The majority of my time in a file I navigate. I move from one place to another. That is NORMAL mode in Vim. When you’ve found the correct spot you press

i to enter INSERT mode. This is where you input characters and probably why vim is confusing at first. Go back to normal mode with Esc. Or if you prefer; Ctrl C. From Normal mode you can go to Visual mode via v. This mode is for selecting/deleting/moving text. Go back to Normal just like in Insert.

Tip: Enter Insert with i, Visual with v. Exit back to Normal with Esc or Ctrl + C.

Forget the Arrows

It might be a bit confusing how to move around at first. Most beginners, including myself, keep on using the arrow keys as in any other normal editor. However, I would suggest that you forget the arrows completely and start doing it the vim way instead. Use h, j, k and l to move left, down, up and right instead. You might realize it’s possible to move around in Insert with the arrows. That’s not really meant to work, that’s cheating. Insert is strictly for inserting. Instead you should navigate to the exact spot, insert what you want and then exit Insert to navigate again. It will feel awkward, but as soon as you learn a couple of motions it will be worth it.

Tip: you can combine motions with numbers: 10j moves down 10 lines etc.

Delete in Normal Mode

Say you want to delete a line. One way would be to hold backspace for like 30 seconds. It works, but it’s not the easiest way. d will delete in vim, and dd will delete the current line. The delete verb can be combined with motions and numbers to create an action. To delete three lines you can do either 3dd or d3j. It probably feels weird at first, but give it a chance.

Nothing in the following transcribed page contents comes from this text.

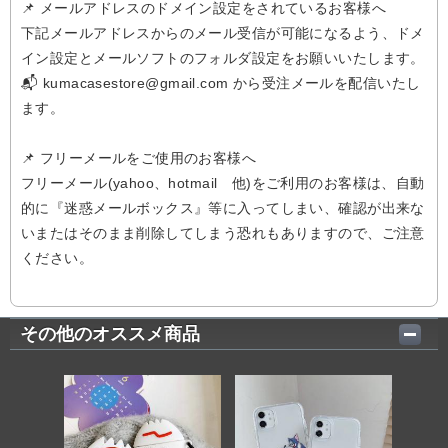
📌 メールアドレスのドメイン設定をされているお客様へ
下記メールアドレスからのメール受信が可能になるよう、ドメ
イン設定とメールソフトのフォルダ設定をお願いいたします。
📬 kumacasestore@gmail.com から受注メールを配信いたし
ます。
📌 フリーメールをご使用のお客様へ
フリーメール(yahoo、hotmail 他)をご利用のお客様は、自動
的に『迷惑メールボックス』等に入ってしまい、確認が出来な
いまたはそのまま削除してしまう恐れもありますので、ご注意
ください。
その他のオススメ商品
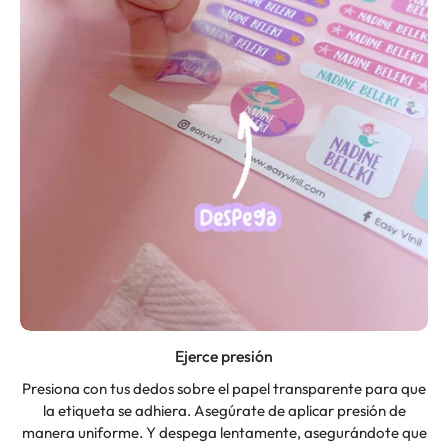
Ejerce presión
Presiona con tus dedos sobre el papel transparente para que
la etiqueta se adhiera. Asegúrate de aplicar presión de
manera uniforme. Y despega lentamente, asegurándote que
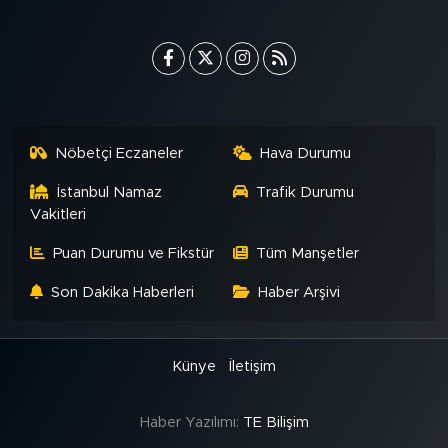
Nöbetçi Eczaneler
Hava Durumu
İstanbul Namaz
Trafik Durumu
Vakitleri
Puan Durumu ve Fikstür
Tüm Manşetler
Son Dakika Haberleri
Haber Arşivi
Künye
İletişim
Haber Yazılımı:
TE Bilişim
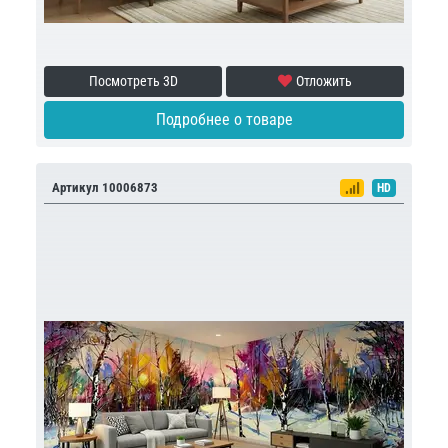
Посмотреть 3D
Отложить
Подробнее о товаре
Артикул 10006873
HD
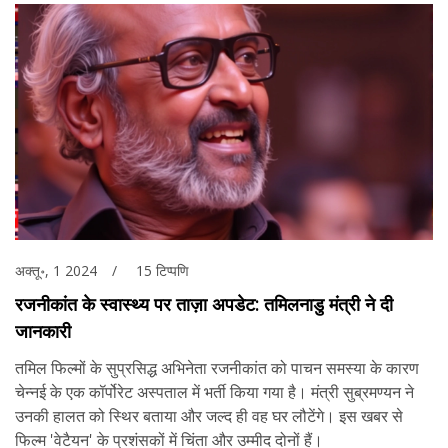
अक्तू॰, 1 2024
15 टिप्पणि
रजनीकांत के स्वास्थ्य पर ताज़ा अपडेट: तमिलनाडु मंत्री ने दी
जानकारी
तमिल फिल्मों के सुप्रसिद्ध अभिनेता रजनीकांत को पाचन समस्या के कारण
चेन्नई के एक कॉर्पोरेट अस्पताल में भर्ती किया गया है। मंत्री सुब्रमण्यन ने
उनकी हालत को स्थिर बताया और जल्द ही वह घर लौटेंगे। इस खबर से
फिल्म 'वेटैयन' के प्रशंसकों में चिंता और उम्मीद दोनों हैं।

Another way of deleting is to use vim’s “in”, or “inside”, specifier. Delete the word your cursor is currently in with diw which means delete in word. Delete everything within parentheses with di(. You can even delete a whole paragraph with dip.

Tip: Delete a three lines with 3dd or d3j. Delete the current word with diw.

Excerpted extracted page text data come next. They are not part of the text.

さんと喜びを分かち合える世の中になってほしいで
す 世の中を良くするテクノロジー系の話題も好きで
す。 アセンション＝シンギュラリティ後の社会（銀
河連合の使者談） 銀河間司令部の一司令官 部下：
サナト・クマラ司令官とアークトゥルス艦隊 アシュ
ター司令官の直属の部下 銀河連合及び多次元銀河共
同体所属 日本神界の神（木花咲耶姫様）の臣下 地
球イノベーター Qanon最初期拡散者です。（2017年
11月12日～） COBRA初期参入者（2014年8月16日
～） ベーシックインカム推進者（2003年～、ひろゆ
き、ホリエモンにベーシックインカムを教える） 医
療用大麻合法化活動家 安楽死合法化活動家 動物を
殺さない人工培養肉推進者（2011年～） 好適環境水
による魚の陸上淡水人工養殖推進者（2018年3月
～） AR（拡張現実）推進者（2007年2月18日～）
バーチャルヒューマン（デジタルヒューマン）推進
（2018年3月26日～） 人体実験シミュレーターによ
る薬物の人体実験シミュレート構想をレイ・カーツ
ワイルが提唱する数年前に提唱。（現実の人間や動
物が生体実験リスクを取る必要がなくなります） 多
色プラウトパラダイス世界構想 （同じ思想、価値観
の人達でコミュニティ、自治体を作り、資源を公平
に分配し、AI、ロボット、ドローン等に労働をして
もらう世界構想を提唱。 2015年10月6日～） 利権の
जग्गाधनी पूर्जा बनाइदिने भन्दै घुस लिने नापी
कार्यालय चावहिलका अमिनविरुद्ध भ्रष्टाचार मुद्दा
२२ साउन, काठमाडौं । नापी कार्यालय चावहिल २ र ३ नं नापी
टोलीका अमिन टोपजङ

The vimrc file is where you put all your settings and keyboard mappings. This file is empty when you first get started, but it will probably grow as you evolve. Start out by putting something like this in there:

syntax on set numbers

That will at least get you started. My vimrc includes my own keyboard commands, different plugins to extend vim and settings like number of spaces in a tab.

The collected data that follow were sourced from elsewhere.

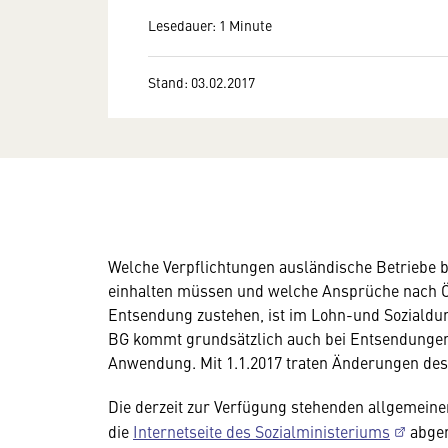
Lesedauer: 1 Minute
Stand: 03.02.2017
Welche Verpflichtungen ausländische Betriebe b
einhalten müssen und welche Ansprüche nach Ös
Entsendung zustehen, ist im Lohn-und Soziald
BG kommt grundsätzlich auch bei Entsendungen
Anwendung. Mit 1.1.2017 traten Änderungen des
Die derzeit zur Verfügung stehenden allgemein
die
Internetseite des Sozialministeriums
abger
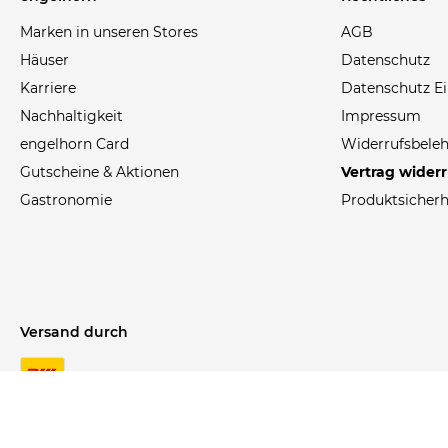
Marken in unseren Stores
AGB
Häuser
Datenschutz
Karriere
Datenschutz Ei
Nachhaltigkeit
Impressum
engelhorn Card
Widerrufsbele
Gutscheine & Aktionen
Vertrag wider
Gastronomie
Produktsicherh
Versand durch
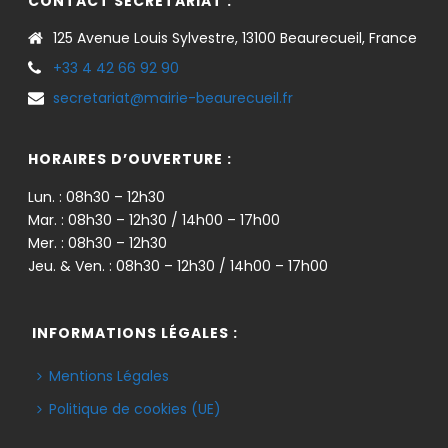
CONTACT SECRÉTARIAT :
125 Avenue Louis Sylvestre, 13100 Beaurecueil, France
+33 4 42 66 92 90
secretariat@mairie-beaurecueil.fr
HORAIRES D’OUVERTURE :
Lun. : 08h30 – 12h30
Mar. : 08h30 – 12h30 / 14h00 – 17h00
Mer. : 08h30 – 12h30
Jeu. & Ven. : 08h30 – 12h30 / 14h00 – 17h00
INFORMATIONS LÉGALES :
Mentions Légales
Politique de cookies (UE)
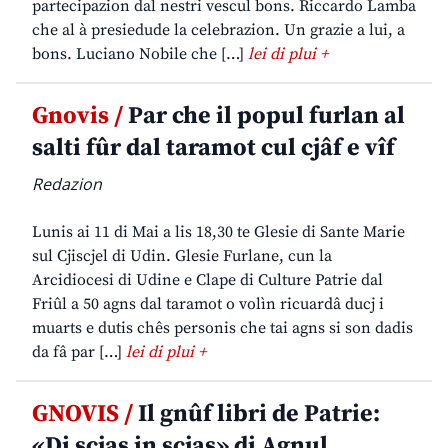
partecipazion dal nestri vescul bons. Riccardo Lamba
che al à presiedude la celebrazion. Un grazie a lui, a
bons. Luciano Nobile che […]
lei di plui +
Gnovis /
Par che il popul furlan al
salti fûr dal taramot cul cjâf e vîf
Redazion
Lunis ai 11 di Mai a lis 18,30 te Glesie di Sante Marie
sul Cjiscjel di Udin. Glesie Furlane, cun la
Arcidiocesi di Udine e Clape di Culture Patrie dal
Friûl a 50 agns dal taramot o volìn ricuardâ ducj i
muarts e dutis chês personis che tai agns si son dadis
da fâ par […]
lei di plui +
GNOVIS /
Il gnûf libri de Patrie:
«Di scjas in scjas» di Agnul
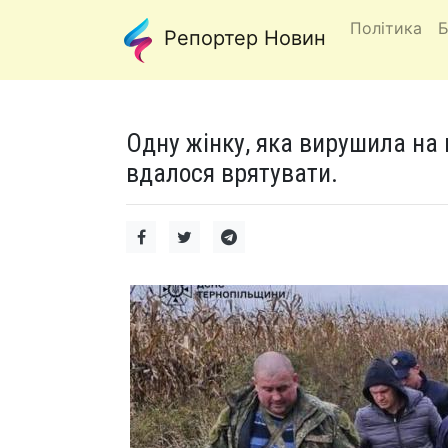
Політика
Б
Репортер Новин
Одну жінку, яка вирушила на 
вдалося врятувати.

Many people share their vimrc online in different ways. Also, make sure to improve things you don’t like in vim. Look things up and store the solution in your vimrc. You will probably spend quite a lot of time in that file when starting out.


The last tip, and probably the most important: go through vimtutor. Open up your terminal and launch vimtutor. It’s vim’s own beginner’s guide which teaches you the fundamentals in a very practical way. Just do it.

Then what?

I’ve got my vimrc online. You might find something useful. Also plugins might be of interest to you. I use Vundle to handle my plugins.

Finally there’s huge amounts of material on vim available on youtube. Check it out.